Before we can discuss the issue of care for the elderly, we need a change of mindset and a new approach ("Aged care issue needs an airing"; Wednesday).
The people aged between 65 and 95 are diverse and have different requirements. We should not regard them as one homogeneous group.
At one extreme are those who are still mentally and physically as good as anyone below 65. At the other extreme are those dying and requiring full-time institutional care.
The logical way is to categorise them into groups based on their differing degrees of care.
For instance, one group can consist of those who have cognitive deficiencies, such as Alzheimer's disease.
Another group can be made up of those who are mentally and physically strong, but need emotional and social support.
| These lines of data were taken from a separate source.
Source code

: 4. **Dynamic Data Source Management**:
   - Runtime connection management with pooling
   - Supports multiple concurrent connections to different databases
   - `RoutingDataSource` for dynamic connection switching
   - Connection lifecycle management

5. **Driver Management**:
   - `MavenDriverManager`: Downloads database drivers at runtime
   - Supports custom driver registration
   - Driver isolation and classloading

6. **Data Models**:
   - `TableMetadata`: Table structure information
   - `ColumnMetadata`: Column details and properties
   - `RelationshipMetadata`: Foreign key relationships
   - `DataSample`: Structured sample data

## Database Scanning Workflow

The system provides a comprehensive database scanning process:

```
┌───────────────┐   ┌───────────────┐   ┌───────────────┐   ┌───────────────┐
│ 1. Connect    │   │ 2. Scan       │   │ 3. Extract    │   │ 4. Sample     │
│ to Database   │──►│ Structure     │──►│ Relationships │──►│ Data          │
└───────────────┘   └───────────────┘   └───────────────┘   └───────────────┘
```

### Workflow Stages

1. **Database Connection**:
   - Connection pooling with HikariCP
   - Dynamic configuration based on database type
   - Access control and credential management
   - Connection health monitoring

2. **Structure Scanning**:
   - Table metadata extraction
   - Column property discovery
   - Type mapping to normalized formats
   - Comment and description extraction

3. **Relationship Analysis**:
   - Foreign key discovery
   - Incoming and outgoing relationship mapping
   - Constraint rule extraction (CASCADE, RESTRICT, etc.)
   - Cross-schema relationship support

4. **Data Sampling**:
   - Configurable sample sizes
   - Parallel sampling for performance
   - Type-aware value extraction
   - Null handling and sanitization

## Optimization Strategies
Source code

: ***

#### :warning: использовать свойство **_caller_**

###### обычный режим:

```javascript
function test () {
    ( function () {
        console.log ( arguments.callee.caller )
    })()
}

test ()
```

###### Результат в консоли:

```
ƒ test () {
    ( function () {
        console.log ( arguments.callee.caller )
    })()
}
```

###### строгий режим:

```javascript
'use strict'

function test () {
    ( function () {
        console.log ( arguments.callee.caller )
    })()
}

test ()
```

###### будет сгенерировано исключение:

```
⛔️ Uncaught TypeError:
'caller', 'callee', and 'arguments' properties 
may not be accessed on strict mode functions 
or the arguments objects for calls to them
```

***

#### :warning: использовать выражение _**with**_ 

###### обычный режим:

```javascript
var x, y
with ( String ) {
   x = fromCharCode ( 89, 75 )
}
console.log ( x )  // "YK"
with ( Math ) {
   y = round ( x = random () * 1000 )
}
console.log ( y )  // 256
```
Many elderly Singaporeans are in this group.
Many of them would like to continue to live independent lives, but are alone, with no children, or are widowed or never married.
What they need are not hospices but retirement villages, where there are amenities for daily living and which allow them to socialise and mutually help others who live in the community.
This type of accommodation is not uncommon in developed countries, however, there seems to be only one such facility here so far ("First 'retirement village' opens next month"; Nov 8, 2015).
We need more of such living arrangements for the growing number of seniors here.
It would be nice if the Government could provide the land for such retirement homes at a low cost, to make it affordable for these retirees.
Perhaps retirees could use their Central Provident Fund monies to purchase such units.
Let us cater to these lonely elderly people who are able to live independently in retirement villages, and socially integrate them to enliven their sunset years.